### Provided passage
+--
Reputation: 25
I have created the following data frame:
df <- data.frame(names1=c('dog','dog','mouse','cat','dog','cat','cat','dog','mouse','mouse'), names2=c('cat','dog','cat','cat','cat','dog','dog','dog','mouse','cat'), values=c(11,5,41,25,101,78,12,41,6,77))
and this following matrix which yields:
my_matrix <- matrix(data=0,nrow = length(unique(df$names1)),ncol = length(unique(df$names2))) rownames(my_matrix) <- c('dog','mouse','cat') colnames(my_matrix) <- c('dog','mouse','cat')
dog | mouse | cat | |
---|---|---|---|
dog | 0 | 0 | 0 |
mouse | 0 | 0 | 0 |
cat | 0 | 0 | 0 |
Now I want two things.
the result should be:
dog | mouse | cat | |
---|---|---|---|
dog | 2 | 0 | 2 |
mouse | 0 | 1 | 2 |
cat | 2 | 0 | 1 |
Populate the empty matrix with the sums (where element intersect) coming from df$names1 and df$names2
the result should be:
dog | mouse | cat | |
---|---|---|---|
dog | 46 | 0 | 112 |
mouse | 0 | 6 | 118 |
cat | 90 | 0 | 25 |
I have tried something like
for(i in 1:3){ for(j in 1:3){ my_matrix[i,j] <- sum(df$names1 == df$names2) } }
print(my_matrix)
but dont get the desired results
your help is much appreciated, may thanks
update:
thanks for the may comments, but does anybody have an idea how to do it with the for loop. like looping through each element of the matrix and then assigning the value accordingly? so far I have tested something like
for(i in 1:nrow(my_matrix)){
for(j in 1:ncol(my_matrix)){
my_matrix[i,j] <- sum(df$values & df$names1[i] == df$names2[j] & df$names2[j] == df$names1[i])
+--
### Job A
Reproduce the portion of the forum thread on filling an R matrix that starts at "and this following" and ends at "want two things.".
The entries below are unrelated to the forum thread on filling an R matrix.
+--
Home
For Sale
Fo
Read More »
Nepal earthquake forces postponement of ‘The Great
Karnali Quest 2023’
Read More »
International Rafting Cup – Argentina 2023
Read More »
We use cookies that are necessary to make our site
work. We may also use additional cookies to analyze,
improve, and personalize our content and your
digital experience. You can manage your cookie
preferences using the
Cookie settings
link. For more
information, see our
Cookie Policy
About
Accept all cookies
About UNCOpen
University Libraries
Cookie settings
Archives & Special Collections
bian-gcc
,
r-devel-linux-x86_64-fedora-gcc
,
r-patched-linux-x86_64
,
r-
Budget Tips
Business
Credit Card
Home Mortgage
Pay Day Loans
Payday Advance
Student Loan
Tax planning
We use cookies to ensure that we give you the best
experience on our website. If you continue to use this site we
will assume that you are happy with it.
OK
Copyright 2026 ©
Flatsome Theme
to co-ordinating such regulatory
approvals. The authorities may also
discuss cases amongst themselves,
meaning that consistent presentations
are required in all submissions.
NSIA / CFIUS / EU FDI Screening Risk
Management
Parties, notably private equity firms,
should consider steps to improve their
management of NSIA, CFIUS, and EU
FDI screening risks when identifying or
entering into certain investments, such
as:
+--
### Job B
Arrange the lines of the entries as a JSON list of strings, one string per line, omitting blank lines. Begin at the first line of the entries and end at the line containing "approvals. The authorities may also".

### Written answer A
and this following matrix which yields:
my_matrix <- matrix(data=0,nrow = length(unique(df$names1)),ncol = length(unique(df$names2))) rownames(my_matrix) <- c('dog','mouse','cat') colnames(my_matrix) <- c('dog','mouse','cat')
dog | mouse | cat | |
---|---|---|---|
dog | 0 | 0 | 0 |
mouse | 0 | 0 | 0 |
cat | 0 | 0 | 0 |
Now I want two things.

### Written answer B
[
  "Home",
  "For Sale",
  "Fo",
  "Read More »",
  "Nepal earthquake forces postponement of ‘The Great",
  "Karnali Quest 2023’",
  "Read More »",
  "International Rafting Cup – Argentina 2023",
  "Read More »",
  "We use cookies that are necessary to make our site",
  "work. We may also use additional cookies to analyze,",
  "improve, and personalize our content and your",
  "digital experience. You can manage your cookie",
  "preferences using the",
  "Cookie settings",
  "link. For more",
  "information, see our",
  "Cookie Policy",
  "About",
  "Accept all cookies",
  "About UNCOpen",
  "University Libraries",
  "Cookie settings",
  "Archives & Special Collections",
  "bian-gcc",
  ",",
  "r-devel-linux-x86_64-fedora-gcc",
  ",",
  "r-patched-linux-x86_64",
  ",",
  "r-",
  "Budget Tips",
  "Business",
  "Credit Card",
  "Home Mortgage",
  "Pay Day Loans",
  "Payday Advance",
  "Student Loan",
  "Tax planning",
  "We use cookies to ensure that we give you the best",
  "experience on our website. If you continue to use this site we",
  "will assume that you are happy with it.",
  "OK",
  "Copyright 2026 ©",
  "Flatsome Theme",
  "to co-ordinating such regulatory",
  "approvals. The authorities may also"
]